:: Data for analysis ::
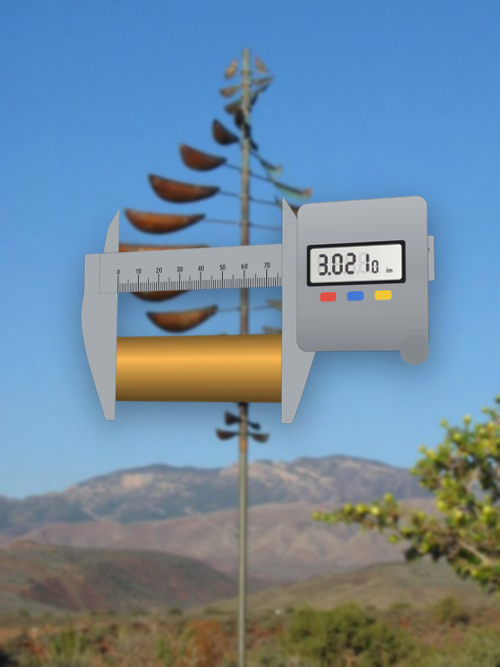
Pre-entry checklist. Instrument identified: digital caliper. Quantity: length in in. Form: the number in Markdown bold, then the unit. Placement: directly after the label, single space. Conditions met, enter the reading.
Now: **3.0210** in
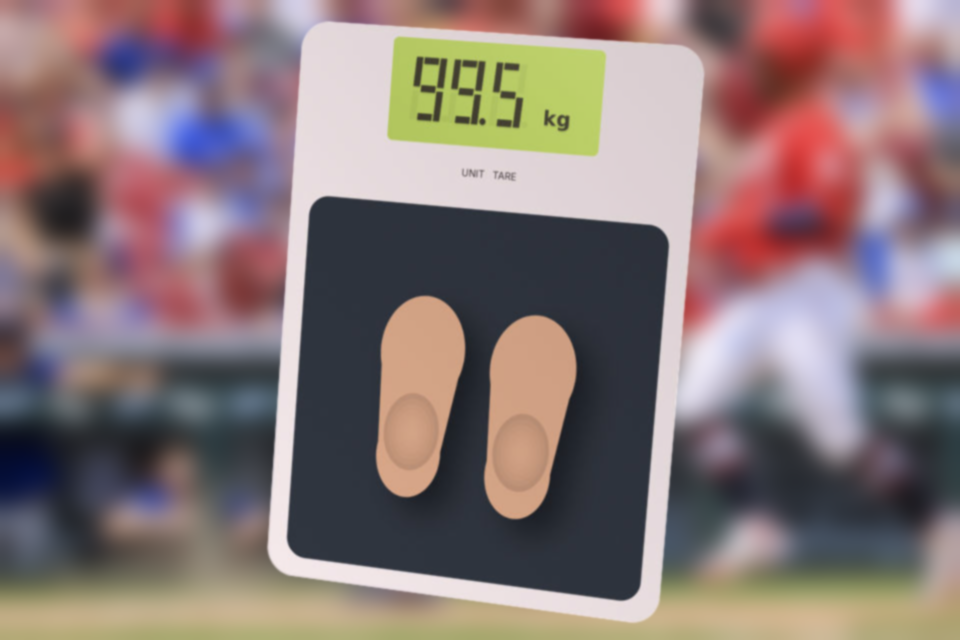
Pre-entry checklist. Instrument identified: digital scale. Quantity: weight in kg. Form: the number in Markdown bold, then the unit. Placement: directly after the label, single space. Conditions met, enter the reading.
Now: **99.5** kg
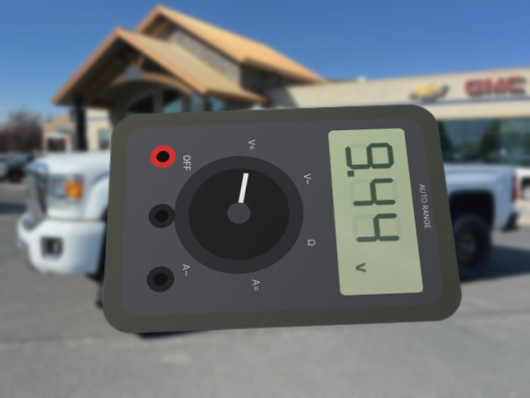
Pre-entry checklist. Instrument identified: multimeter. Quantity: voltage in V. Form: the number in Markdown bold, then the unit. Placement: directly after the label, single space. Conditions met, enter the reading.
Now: **9.44** V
:::
Task brief => Set down the material above word for word, leaving out the pictures.

Solution =>
Pre-entry checklist. Instrument identified: digital caliper. Quantity: length in in. Form: the number in Markdown bold, then the unit. Placement: directly after the label, single space. Conditions met, enter the reading.
Now: **3.0210** in
Pre-entry checklist. Instrument identified: digital scale. Quantity: weight in kg. Form: the number in Markdown bold, then the unit. Placement: directly after the label, single space. Conditions met, enter the reading.
Now: **99.5** kg
Pre-entry checklist. Instrument identified: multimeter. Quantity: voltage in V. Form: the number in Markdown bold, then the unit. Placement: directly after the label, single space. Conditions met, enter the reading.
Now: **9.44** V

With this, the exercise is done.